Caiu em meu colo, por obra de grato acaso, entrevista com o Oscar Niemeyer, da revista Audi Magazine.
Deu uma certa satisfação em ver o velhinho, aos 101 anos, em plena lucidez, em lúcida coerência. Tanto que não resisti a reproduzir alguns excertos.
O tom, a mensagem geral que predomina por toda a entrevista é a insistência do arqui-arquiteto com a educação do jovem. Que só arquitetura não basta; ela não é suficiente para transformar socialmente o mundo em que vivemos.
"O jovem precisa saber que a vida é injusta, que é preciso lutar. A gente quer um homem mais fraternal."
"A arquitetura é o pretexto, mas o objetivo é levar ao jovem eterno, aos jovens de um modo geral, uma idéia de que é preciso refletir sobre o seu país."
"Os jovens têm que ler, e no Brasil leem pouco."
"Então o sujeito entra para a escola superior, ele quer ser um vencedor, só pensa na profissão. Sobre a vida, propriamente, que é mais importante que a arquitetura, ele não toma conhecimento. E sai para a vida como o especialista, despreparado para o mundo perverso que o espera."
"Por exemplo, aqui no escritório há cinco anos vem um sujeito falar sobre filosofia. Agora estamos conversando sobre o cosmos. Então, a gente sai da aula, às vezes, pequenino."
"- A gente não quer muito. A gente quer que o sujeito olhe os outros com..
- Como iguais?
- Com interesse."
"Eu sou contra a Bauhaus. Era uma burrice danada, era uma merda."
"O importante é o jovem ler - ler qualquer coisa.
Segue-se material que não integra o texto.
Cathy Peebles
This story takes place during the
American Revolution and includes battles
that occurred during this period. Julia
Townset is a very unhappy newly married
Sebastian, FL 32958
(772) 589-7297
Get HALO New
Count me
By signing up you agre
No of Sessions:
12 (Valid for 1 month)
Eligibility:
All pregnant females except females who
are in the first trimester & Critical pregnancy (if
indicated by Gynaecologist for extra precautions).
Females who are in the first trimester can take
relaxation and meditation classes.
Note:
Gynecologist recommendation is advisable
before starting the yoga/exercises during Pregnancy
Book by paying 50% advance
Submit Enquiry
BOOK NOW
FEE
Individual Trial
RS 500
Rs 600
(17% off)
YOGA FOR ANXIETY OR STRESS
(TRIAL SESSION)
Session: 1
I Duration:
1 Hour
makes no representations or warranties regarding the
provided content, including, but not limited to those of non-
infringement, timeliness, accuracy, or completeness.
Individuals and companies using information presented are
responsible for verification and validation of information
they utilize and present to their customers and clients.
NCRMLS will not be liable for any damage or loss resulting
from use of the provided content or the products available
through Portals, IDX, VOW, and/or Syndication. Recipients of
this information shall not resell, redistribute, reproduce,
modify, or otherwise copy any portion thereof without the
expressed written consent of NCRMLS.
O sujeito acaba encontrando um caminho que ele queira."
"Brasília não tem uma praça que dê uma ideia da importância do país (...) Uma praça que você passa e não esquece mais. É uma burrice danada tombar uma cidade. (...) Se eles esttão tão interessados na ideia de que Brasília deve ser tombada, que se fodam."
"Eu prefiro fazer museu a uma casa. Existe coisa pior do que fazer uma residência? Como é que você vai lidar com um casal reacionário?"
"O reacionário é um pobre criativo, de mau gosto."
[Numa entrevista para a TV canadense, depois de todo o equipamento testado, a repórter inicia a conversa dizendo: "Aos 101 anos, o senhor...". Niemeyer interrompe a gravação]
"Começamos mal, pode desligar todos esses aparelhos aí. Essa história de 101 anos é tudo mentira. Tenho 65, vamos começar outra vez."
" Uma vez, um sujeito perguntou: ´Oscar, e a vida?´ Eu disse: ´A vida? Mulher do lado e seja o que Deus quiser!'. A mulher é fundamental, como dizia Darcy Ribeiro. Agora, a vida depende de chance. Eu tive chance. Outras pessoas não têm. Tem colega meu que não tem trabalho. Isso me incomoda, não é? Eu me lembro de João Saldanha, que vinha muito aqui. Ele dizia sempre: ´Eu não consigo seguir um caminho. Quero fazer uma coisa, o destino me leva para outro lado´. Enfim... De modo que o importante é a mulher do lado! E saber que nós não temos importância. Que o tempo é curto. Quando você sobrevive mais, você se despede demais das pessoas. A vida é uma merda [ri da blague], mas a gente tem de viver, não é?"
2 comentários:
Conheci o velhinho este ano. Impressionante a fragilidade do corpo e a força da imagem. Ele vem a Niterói toda quarta, Rubão, para acompanhar a construção do caminho Niemeyer.
De vez em quando, quando o vejo, tenho a nítida impressão de que Deus esqueceu dele por aqui.
Grande homenagem.
Abs
PS: O velho é foda, mas é chato, rs
Com 101 anos, imagino que alguém pode ser chato, se quiser, por direito adquirido.
Não sou exatamente fã ou admirador, mas respeito. Se encontrá-lo novamente, pede a ele um rabisco qualquer, autografado. Fala que é pra mim. E se o velho comunista cobrar alguma coisa, diga: Deus lhe pague.